News Sifting...Thursday Edition
Here's some of what has caught my attention in the last couple of days (other than Scarlett Johannson's engagement and the fact that my tax rebate has not arrived yet...)
National Geographic has released a new international survey ranking the green habits of consumers. Somewhat predictably, the USA comes in at about the same position as the Mariners, if say this were the AL West. While Americans' environmental consumption habits are well known, this survey appears somewhat suspect to me. It doesn't look like it adjusts for differences in income and choices (other than availability of mass transit).
It's easy for Brazil to be tops for their choice of small homes and less reliance on fossil fuels when the choices available to them are small houses and no central heating or air conditioning. As we've seen in China, when standards of living rise, people may make less green choices. Still, you need to do better, my fellow Americans. You can start by buying a Friends of the Hylebos 25th Anniversary canvas grocery bag!

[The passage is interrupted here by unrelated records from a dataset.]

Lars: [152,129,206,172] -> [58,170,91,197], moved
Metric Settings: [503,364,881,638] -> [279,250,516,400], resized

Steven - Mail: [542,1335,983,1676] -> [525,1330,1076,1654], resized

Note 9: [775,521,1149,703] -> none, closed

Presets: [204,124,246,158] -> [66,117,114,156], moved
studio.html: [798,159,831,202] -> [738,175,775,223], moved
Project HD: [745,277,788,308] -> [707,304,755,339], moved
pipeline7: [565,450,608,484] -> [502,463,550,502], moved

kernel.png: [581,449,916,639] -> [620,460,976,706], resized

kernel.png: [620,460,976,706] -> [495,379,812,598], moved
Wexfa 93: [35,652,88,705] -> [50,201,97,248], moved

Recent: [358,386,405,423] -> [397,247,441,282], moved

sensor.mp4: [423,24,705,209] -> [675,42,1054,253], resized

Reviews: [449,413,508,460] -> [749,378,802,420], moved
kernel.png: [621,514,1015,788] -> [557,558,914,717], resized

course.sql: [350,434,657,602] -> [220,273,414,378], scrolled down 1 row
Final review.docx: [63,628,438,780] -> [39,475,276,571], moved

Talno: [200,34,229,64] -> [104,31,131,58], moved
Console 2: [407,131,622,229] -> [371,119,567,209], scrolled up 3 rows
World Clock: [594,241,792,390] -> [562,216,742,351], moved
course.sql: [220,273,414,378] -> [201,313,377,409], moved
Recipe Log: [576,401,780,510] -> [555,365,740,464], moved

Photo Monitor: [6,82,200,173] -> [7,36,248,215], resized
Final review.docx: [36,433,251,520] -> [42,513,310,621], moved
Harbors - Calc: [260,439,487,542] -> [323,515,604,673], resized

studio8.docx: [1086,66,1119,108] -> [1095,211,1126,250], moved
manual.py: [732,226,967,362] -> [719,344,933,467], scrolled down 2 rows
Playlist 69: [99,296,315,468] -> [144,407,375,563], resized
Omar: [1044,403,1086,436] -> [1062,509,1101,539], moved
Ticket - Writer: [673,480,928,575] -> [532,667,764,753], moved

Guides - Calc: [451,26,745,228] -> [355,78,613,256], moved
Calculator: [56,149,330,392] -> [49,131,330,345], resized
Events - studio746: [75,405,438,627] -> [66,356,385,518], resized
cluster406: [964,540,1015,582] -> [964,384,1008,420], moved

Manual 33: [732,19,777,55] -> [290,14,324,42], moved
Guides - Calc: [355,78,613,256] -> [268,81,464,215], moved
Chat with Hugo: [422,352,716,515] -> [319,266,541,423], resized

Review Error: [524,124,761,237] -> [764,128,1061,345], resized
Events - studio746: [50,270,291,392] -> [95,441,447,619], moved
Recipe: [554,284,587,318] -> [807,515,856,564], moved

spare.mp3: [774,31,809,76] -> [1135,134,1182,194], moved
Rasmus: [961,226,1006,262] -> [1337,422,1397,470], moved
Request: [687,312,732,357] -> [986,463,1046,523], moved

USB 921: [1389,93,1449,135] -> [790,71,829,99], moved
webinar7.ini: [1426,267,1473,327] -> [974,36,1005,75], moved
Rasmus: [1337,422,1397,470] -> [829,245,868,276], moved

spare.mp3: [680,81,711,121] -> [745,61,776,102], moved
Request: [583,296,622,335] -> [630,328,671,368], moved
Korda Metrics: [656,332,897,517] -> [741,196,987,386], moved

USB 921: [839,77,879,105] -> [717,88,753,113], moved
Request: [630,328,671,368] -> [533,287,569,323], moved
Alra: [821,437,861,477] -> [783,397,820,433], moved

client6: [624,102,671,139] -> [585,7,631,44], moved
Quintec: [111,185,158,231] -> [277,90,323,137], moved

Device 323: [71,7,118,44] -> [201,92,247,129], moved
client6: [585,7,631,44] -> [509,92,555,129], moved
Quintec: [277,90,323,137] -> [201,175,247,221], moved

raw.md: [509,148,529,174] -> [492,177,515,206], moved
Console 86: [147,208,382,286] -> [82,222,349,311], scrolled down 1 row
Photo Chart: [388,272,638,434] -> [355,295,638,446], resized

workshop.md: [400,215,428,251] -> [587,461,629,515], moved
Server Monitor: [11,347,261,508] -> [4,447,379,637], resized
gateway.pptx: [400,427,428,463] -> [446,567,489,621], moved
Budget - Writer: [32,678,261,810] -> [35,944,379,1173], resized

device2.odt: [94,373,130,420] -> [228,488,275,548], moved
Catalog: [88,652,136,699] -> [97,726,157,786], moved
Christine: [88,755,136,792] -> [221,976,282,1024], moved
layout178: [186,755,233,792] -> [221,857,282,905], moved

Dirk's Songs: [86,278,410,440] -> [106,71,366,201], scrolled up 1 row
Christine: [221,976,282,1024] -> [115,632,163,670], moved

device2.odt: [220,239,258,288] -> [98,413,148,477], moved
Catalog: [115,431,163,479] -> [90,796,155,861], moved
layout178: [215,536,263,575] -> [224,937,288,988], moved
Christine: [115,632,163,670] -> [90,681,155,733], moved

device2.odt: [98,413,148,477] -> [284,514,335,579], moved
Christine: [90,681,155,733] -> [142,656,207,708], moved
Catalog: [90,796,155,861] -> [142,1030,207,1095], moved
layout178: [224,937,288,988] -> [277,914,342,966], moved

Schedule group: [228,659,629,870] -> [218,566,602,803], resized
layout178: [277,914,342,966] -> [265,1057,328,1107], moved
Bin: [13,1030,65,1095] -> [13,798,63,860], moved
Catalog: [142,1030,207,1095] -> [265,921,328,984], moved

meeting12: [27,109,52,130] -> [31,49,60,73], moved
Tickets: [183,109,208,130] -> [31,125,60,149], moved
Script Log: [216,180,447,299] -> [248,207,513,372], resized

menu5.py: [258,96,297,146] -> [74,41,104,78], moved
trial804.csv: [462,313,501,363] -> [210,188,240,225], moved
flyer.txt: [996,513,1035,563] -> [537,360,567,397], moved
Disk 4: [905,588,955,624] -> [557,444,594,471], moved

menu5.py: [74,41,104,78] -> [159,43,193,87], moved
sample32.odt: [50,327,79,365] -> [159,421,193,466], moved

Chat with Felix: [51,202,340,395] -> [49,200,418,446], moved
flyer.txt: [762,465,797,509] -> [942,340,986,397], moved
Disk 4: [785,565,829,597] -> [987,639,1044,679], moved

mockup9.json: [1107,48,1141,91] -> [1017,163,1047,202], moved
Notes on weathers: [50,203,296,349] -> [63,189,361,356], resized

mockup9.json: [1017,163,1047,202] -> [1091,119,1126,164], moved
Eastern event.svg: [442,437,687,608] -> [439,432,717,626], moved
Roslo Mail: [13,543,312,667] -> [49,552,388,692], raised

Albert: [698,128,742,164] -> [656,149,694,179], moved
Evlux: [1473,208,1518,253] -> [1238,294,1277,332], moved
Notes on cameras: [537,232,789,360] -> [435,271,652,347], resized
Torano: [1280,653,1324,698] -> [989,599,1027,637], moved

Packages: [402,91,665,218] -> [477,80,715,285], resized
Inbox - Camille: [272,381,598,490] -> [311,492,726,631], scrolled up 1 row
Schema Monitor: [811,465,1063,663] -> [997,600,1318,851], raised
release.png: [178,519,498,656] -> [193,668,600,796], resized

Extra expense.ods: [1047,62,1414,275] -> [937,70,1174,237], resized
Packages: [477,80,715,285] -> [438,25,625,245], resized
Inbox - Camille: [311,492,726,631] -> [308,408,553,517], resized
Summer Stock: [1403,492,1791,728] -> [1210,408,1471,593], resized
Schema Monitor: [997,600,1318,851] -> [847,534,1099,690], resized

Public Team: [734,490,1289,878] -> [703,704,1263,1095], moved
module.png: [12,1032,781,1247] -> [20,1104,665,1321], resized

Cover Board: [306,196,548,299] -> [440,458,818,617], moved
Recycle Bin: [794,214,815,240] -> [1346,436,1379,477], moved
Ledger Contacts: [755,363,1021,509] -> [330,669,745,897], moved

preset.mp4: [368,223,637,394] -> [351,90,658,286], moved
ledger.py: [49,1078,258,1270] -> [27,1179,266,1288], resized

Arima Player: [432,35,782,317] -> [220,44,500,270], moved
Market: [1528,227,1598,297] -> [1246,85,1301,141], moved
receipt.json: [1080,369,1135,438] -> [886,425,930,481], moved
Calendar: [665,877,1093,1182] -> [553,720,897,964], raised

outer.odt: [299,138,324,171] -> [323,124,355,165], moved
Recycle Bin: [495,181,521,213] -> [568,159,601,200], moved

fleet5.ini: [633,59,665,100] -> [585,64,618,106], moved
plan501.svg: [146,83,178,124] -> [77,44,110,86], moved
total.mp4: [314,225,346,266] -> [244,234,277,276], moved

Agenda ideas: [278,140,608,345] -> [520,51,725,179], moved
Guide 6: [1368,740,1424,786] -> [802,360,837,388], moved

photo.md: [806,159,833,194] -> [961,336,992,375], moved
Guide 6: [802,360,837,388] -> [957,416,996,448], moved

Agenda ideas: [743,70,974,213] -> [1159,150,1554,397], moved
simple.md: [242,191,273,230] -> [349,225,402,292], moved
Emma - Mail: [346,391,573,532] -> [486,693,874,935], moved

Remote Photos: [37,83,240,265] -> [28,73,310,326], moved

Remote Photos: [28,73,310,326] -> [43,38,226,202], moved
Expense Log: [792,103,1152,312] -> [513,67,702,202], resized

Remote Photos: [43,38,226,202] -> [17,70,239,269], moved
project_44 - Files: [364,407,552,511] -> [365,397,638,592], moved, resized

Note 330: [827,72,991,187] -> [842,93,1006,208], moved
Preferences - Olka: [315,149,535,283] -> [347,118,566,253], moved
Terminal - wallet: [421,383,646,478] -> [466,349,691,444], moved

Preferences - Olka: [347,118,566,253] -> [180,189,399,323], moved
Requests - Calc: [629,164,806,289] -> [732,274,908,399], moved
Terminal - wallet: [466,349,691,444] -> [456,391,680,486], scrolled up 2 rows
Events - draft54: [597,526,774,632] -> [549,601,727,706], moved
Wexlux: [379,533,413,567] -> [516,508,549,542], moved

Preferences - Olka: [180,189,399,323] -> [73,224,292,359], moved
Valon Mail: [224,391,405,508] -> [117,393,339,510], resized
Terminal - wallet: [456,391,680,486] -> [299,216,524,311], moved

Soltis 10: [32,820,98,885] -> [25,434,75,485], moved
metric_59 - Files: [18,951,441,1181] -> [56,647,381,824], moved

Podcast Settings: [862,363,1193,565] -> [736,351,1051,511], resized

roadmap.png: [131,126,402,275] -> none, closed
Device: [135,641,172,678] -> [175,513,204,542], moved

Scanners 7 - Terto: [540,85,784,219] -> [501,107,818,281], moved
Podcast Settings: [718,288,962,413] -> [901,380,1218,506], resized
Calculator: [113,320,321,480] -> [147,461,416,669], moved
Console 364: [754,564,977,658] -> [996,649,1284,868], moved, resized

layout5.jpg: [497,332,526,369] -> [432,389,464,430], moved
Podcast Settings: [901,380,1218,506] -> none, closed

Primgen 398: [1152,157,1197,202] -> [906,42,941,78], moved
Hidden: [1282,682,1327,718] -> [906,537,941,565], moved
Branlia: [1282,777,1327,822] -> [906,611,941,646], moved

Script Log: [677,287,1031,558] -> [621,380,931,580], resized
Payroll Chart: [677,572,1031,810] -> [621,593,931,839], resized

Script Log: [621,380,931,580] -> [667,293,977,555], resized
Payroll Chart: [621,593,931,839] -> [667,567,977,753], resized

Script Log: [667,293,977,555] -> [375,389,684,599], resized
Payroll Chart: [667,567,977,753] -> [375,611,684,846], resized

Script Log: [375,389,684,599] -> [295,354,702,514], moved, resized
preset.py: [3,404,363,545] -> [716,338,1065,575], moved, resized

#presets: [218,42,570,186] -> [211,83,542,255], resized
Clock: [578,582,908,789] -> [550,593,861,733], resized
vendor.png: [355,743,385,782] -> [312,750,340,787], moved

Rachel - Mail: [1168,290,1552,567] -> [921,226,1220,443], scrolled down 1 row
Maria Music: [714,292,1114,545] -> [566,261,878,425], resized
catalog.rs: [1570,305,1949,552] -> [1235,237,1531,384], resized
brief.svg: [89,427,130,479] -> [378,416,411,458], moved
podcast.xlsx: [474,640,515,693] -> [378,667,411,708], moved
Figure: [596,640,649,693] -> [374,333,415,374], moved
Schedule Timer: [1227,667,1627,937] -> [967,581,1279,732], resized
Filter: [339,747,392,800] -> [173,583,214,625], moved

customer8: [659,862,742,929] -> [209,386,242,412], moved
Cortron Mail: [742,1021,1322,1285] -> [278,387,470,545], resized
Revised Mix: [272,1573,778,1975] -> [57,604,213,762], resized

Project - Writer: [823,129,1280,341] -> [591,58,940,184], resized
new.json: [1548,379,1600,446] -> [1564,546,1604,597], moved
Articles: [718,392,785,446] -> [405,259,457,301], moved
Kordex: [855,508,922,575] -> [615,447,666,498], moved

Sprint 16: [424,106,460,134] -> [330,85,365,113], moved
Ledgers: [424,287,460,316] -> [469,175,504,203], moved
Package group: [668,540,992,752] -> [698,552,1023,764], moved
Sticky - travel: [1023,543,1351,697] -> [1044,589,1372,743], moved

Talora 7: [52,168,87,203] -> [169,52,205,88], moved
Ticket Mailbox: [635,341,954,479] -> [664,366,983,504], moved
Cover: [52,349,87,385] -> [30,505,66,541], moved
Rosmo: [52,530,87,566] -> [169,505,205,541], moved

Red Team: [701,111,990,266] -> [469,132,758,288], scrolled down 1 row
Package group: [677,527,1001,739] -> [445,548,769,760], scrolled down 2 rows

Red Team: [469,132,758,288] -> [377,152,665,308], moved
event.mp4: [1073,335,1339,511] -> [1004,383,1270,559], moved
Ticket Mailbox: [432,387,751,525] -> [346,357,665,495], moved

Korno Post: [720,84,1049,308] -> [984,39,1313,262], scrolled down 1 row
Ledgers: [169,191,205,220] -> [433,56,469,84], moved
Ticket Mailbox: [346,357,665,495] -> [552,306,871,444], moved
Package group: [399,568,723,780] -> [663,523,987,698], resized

What is the Lindsey Lohan of the alternative energy movement? Biofuels, or so it would seem. No, I don't mean that biofuels have been out drinking and passing out in cars (or appearing in clunkers like Herbie: Fully Loaded, for that matter)...stay with me on this forced analogy, will you. It's all I got...
Anyhow, early in their career, biofuels were hailed, hyped and overhyped (and one would presume, overhailed, too) as the answer to global warming, air pollution, foreign oil dependence, and other things. They were the cute, freckle-faced 12 year old dream alternative fuel. But, just a few years later, and biofuels are not that cute anymore. In fact, they are now getting bad press from all directions. An article in the P-I about biofuels troubles.
The WSJ takes a stab at getting the backlash going (though with a kind of odd Suzanne Somers reference that makes you wonder if the column author has an unrequited love thang).
Congress, of course, was shocked to find out that supply and demand were intertwined. And at least one North American town takes an ethical stand against biofuels.